A two to three hour drive every day is subjectively worse than sleeping in an SUV. Not to mention the health effects of hours of driving, pollution - and about $18-27 a day in fuel[0] that could be saved or used for food.

[0] 60mph/20mpg (generous for SUV) = 3 gallons/hour * [2 to 3] hours = [6 to 9 gallons] * (ballpark)$3 gallon = [$18-$27]. For 20 days of commuting that would be [$360-$540] per month.


Why does literally every other comment keep assuming that she has to commute?

The story says that she makes $1300 a month from disability and doesn’t have a job.

Why does she need to drive three hours a day?


I’m going to assume that, being a human being, and having a daughter, she has a social life in the city she lives in. To tell her she’s forcibly (by means of economic coercion with potential state violence to back it up) no longer to live near her social and support network is completely unethical, in my eyes - otherwise is to suggest that only the rich are allowed a stable life. No man is actually an island, as much as that is the American ideal. Replace “housing instability” with “being kicked out of their homes and told to live somewhere multiple hours away where they don’t know anybody”, and you get the actual problem.


So you're going to tell all of the people who live in a cheaper part of the US that their tax money should subsidize her so she can live in one of the most expensive cities in the US?


This reply[1] to your initial comment asked if the person would still be receiving $1300/month if she moved. To which the replies were "to commute". And so we're replying to those.

Would she still be making $1300/month in disability if she moved to Olympia? Or would it drop to near $1000? That extra $10 per day is a lot.

[1] https://news.ycombinator.com/item?id=16873680


She's on disability which is where her sole income is derived from - she doesn't need to drive into the city every day.


Gas costs are significant expenses when you only make $1300 a month.


The point is not to drive back and forth, but to relocate.


Not just to relocate. But to relocate into a permanent situation with no hope of change. Firstly, none of those cheaper rental options fit that bill very well, those aren't places that can be relied upon for years and years. Additionally, moving away from one's support network and from the best opportunities is a hell of a thing and not something to be taken lightly. People here are pretending that this woman can simply guarantee herself a future that is more comfortable than the one she has right now by finding some cheaper apartment somewhere, and that's a proposition that is questionable at best.
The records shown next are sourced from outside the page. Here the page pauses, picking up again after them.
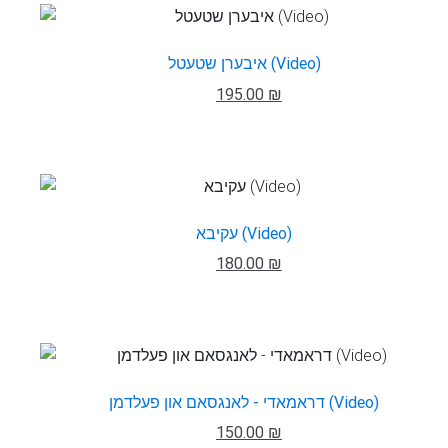
איבערן שטעטל (Video)
195.00 ₪
עקיבא (Video)
180.00 ₪
דראמאדי - לאנגסאם און פעלדמן (Video)
150.00 ₪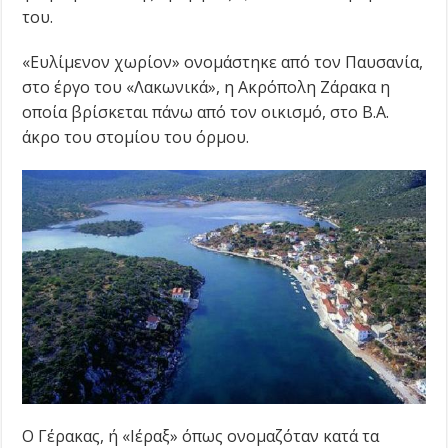
του.
«Ευλίμενον χωρίον» ονομάστηκε από τον Παυσανία,
στο έργο του «Λακωνικά», η Ακρόπολη Ζάρακα η
οποία βρίσκεται πάνω από τον οικισμό, στο Β.Α.
άκρο του στομίου του όρμου.
Ο Γέρακας, ή «Ιέραξ» όπως ονομαζόταν κατά τα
Especially in this case where the end result was that she ended up just crashing on her daughter's couch, moving down to Olympia or whatever to rent out some questionable super cheap room somewhere seems like it would have been a much worse decision. Perhaps she was just waiting long enough to justify "giving up" and having to rely fully on her daughter.


It seems like the only two people she had in her life are in the Seattle area, and she had relied on them for financial support in the past. If she has car trouble or additional health problems, then that's going to be very difficult to handle

Why are you so defensive about the mere existence of a homeless person?


Right. But what transportation costs does she have when she doesn't have to work?


Unfortunately she's not here to tell us. Maybe someone could send her a link to sign up and do an AMA on HN?

Her life has situations we cannot see from this perspective and we have not lived through. It's unhelpful to discount her situation with a smug "She could be doing XYZ better".


I’m open to hearing about what special situations she has that has made it impossible to pursue the obvious options. Those things should’ve been included in the article, but they were not.

In the absence of such details, the article is basically just vaguely pulling at heartstrings.


I wasn't being smug, I was being curious.


Why isn't the writer helping her mother? Maybe give room and board? Maybe she doesn't have much to give but combining assets can help both?


Didn't read the article huh?

Are you asking for someone to help summarize it for you or are you just musing in the time before you finish reading it yourself?